In recent days, officials in the UAE — a major player in the Accords — warned Israel that annexing the future site of a Palestinian state in the West Bank is a “red line.” “Annexation would be a red line for my government, and that means there can be no lasting peace. It would foreclose the idea of regional integration and be the death knell of the two-state solution,” Emirati special envoy Lana Nusseibeh reportedly told the Times of Israel.  Even within the Abraham Accords, current and potential Arab partners see the two-state solution as the end goal and raison d’être of their diplomatic relations with Israel.  

Perhaps the creation of an entirely new state, especially one sponsored by terrorism, is not the answer to lasting peace. Although many Palestinians openly supported Hamas on October 7, this hides the fact that numerous other Palestinian communities choose to live peacefully and prosperously within Israel and under Israeli security. A vibrant Palestinian demographic is represented at every major Israeli university, and a Palestinian economic and cultural presence can be felt in mixed cities like Haifa and in peaceful towns such as Abu Ghosh. During Hezbollah’s rocket attacks and the so-called Twelve-Day War, I took cover in public bomb shelters alongside Palestinians, some praying the Rosary and others reading from the Quran, each expressing gratitude for Israel’s Iron Dome protection. Palestinians who live peaceful lives, practice the religion of their choice, and work gainfully within the borders of Israel, while traveling the world on an Israeli passport, are not anomalies. Perhaps the stereotype that all Palestinians are terrorists who hate Israel and wish for the country’s demise is also a hindrance to peace.
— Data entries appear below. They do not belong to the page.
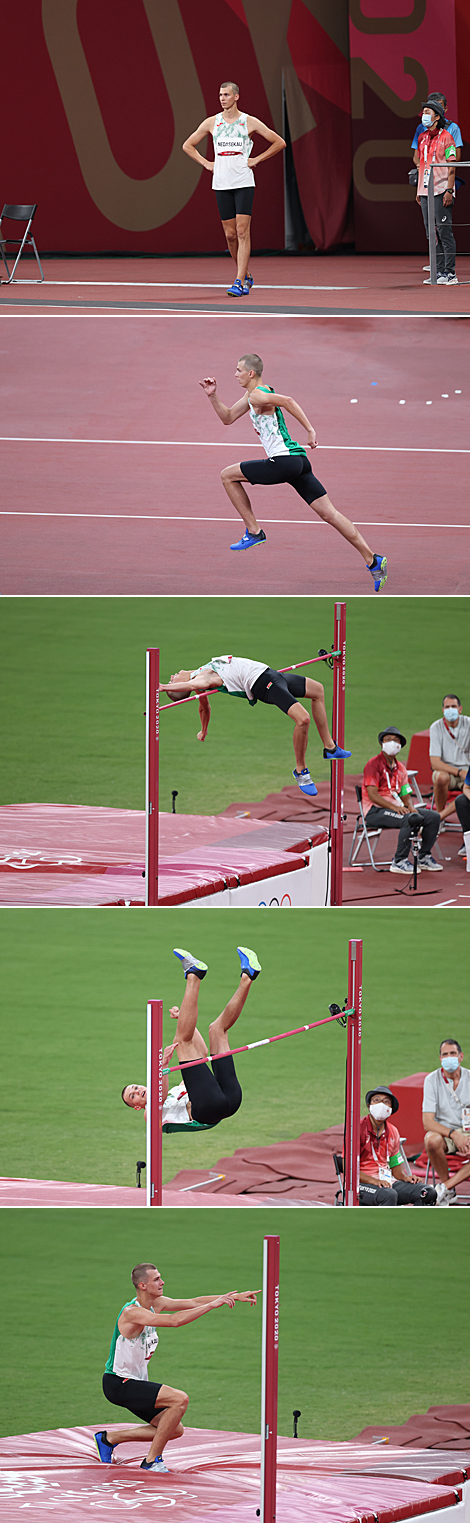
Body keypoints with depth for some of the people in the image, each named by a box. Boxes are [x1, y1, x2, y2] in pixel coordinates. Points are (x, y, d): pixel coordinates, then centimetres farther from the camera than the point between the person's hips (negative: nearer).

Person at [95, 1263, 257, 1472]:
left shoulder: (156, 1304, 4)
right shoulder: (132, 1312, -24)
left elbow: (193, 1302, 5)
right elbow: (174, 1320, -35)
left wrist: (234, 1297, -2)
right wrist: (213, 1305, -33)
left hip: (134, 1383, 10)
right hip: (118, 1384, -10)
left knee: (175, 1430, 10)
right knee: (180, 1400, -23)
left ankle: (108, 1438, 21)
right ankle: (152, 1460, -14)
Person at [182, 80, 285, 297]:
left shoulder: (249, 122, 0)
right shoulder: (212, 123, 7)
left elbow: (279, 143, 8)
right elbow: (188, 145, 19)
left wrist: (256, 160, 1)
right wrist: (206, 164, 7)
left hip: (243, 183, -3)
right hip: (221, 184, 3)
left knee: (242, 232, -12)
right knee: (230, 234, 4)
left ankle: (240, 282, -15)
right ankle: (246, 276, 22)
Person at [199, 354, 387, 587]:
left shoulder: (257, 396, -8)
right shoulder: (251, 396, 21)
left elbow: (287, 401, -24)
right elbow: (227, 417, 30)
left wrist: (310, 430, -25)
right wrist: (213, 396, 17)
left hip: (283, 461, -10)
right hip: (298, 461, 10)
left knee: (228, 475, 4)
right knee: (329, 513, 4)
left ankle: (253, 531, 6)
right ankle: (372, 561, -1)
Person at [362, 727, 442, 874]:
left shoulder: (400, 768, 18)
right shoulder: (374, 764, -6)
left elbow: (405, 795, 16)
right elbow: (372, 795, -15)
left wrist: (410, 807, -9)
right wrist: (394, 807, -25)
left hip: (397, 808, 8)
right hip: (375, 811, -8)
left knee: (434, 817, -5)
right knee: (410, 819, -33)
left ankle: (424, 858, 5)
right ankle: (399, 862, -28)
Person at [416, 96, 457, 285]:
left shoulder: (446, 137, -6)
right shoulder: (423, 138, 15)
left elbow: (451, 166, -9)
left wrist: (449, 190, -15)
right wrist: (419, 190, 17)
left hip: (441, 190, -7)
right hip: (426, 191, 7)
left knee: (444, 232, -8)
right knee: (432, 234, 7)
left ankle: (450, 273, -6)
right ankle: (439, 271, 12)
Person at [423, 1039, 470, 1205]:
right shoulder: (432, 1080, -6)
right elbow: (427, 1122, -11)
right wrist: (453, 1134, -27)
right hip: (443, 1132, -1)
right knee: (431, 1140, -39)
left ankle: (445, 1187, -27)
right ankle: (449, 1191, -17)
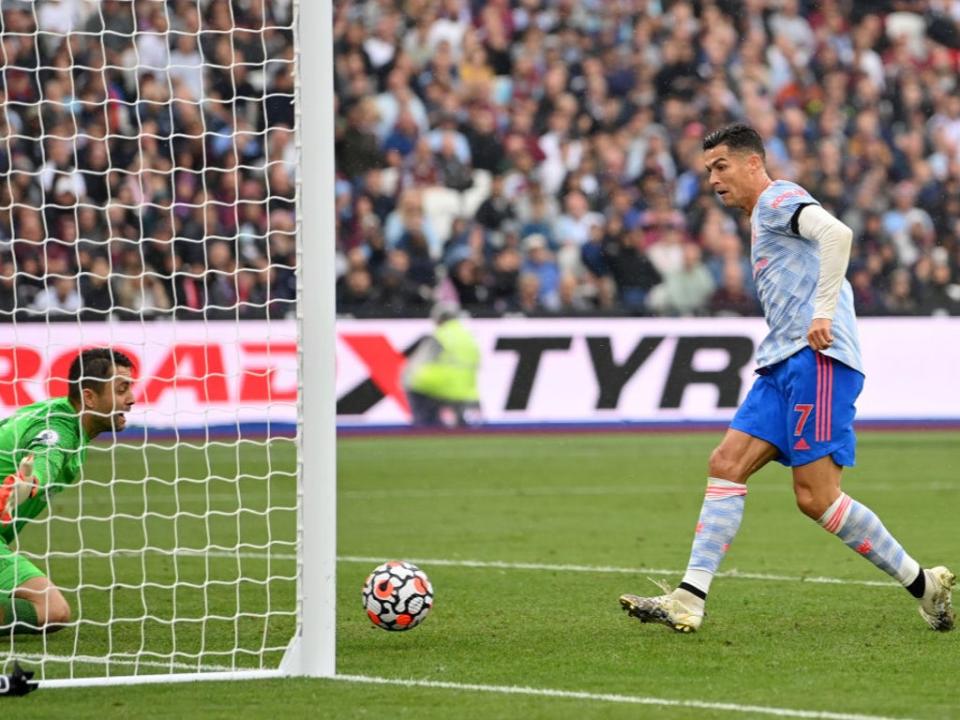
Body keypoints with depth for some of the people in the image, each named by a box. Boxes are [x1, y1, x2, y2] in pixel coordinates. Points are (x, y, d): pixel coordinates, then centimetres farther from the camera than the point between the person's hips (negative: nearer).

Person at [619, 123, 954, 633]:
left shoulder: (779, 198, -2)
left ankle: (922, 585, -3)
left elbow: (837, 233, -20)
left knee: (816, 497, -13)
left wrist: (824, 313, -24)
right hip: (784, 363, 10)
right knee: (726, 465, -2)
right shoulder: (762, 221, 27)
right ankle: (688, 601, -8)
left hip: (817, 359, -10)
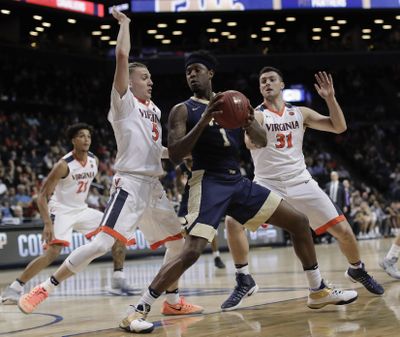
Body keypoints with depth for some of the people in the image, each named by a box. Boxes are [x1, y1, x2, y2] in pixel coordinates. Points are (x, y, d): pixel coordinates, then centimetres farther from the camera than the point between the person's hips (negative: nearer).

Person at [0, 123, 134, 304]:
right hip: (61, 211, -7)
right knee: (52, 252, -26)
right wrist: (48, 224, -31)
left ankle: (118, 281, 10)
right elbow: (42, 196, -21)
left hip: (81, 210, 7)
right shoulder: (64, 165, -21)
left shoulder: (94, 161, -1)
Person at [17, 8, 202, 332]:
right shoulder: (124, 102, -4)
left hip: (154, 185, 8)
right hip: (130, 183, -8)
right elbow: (122, 56, -15)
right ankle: (44, 289, -15)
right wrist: (124, 23, -4)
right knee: (102, 243, -19)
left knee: (179, 241, 13)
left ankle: (173, 301, 26)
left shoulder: (154, 110, 18)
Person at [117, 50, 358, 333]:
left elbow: (262, 143, 9)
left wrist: (249, 122, -14)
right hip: (209, 183, -6)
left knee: (299, 221, 7)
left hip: (239, 182, 6)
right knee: (191, 252, -24)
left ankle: (319, 292, 18)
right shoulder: (183, 110, -1)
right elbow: (175, 155, -14)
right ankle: (140, 309, -15)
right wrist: (205, 120, -23)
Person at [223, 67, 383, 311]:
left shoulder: (300, 113, 6)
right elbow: (252, 143, -25)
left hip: (300, 182, 2)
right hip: (267, 184, -2)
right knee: (233, 221, -26)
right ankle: (244, 281, -10)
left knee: (342, 229, -2)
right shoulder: (256, 115, -5)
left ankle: (357, 270, 29)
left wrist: (330, 98, -11)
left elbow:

The stigmas surrounding a two-state solution and the narrative of “liberating Palestine” have been cultivated as tactics to bolster Palestinian terrorist organizations and their Iranian sponsors. Contrary to media portrayals, the IDF in Gaza and the West Bank is not at war against the Palestinian people. It is at war with Hamas and other terrorist organizations that have manipulated, abused, and exploited the Palestinian people. 

Pathways to peace can only be found where there is the strength and perseverance to eradicate the virus of terrorism. Only then can peace-loving Palestinians and Israelis begin negotiating the next steps toward coexistence without the narratives of hate and fear.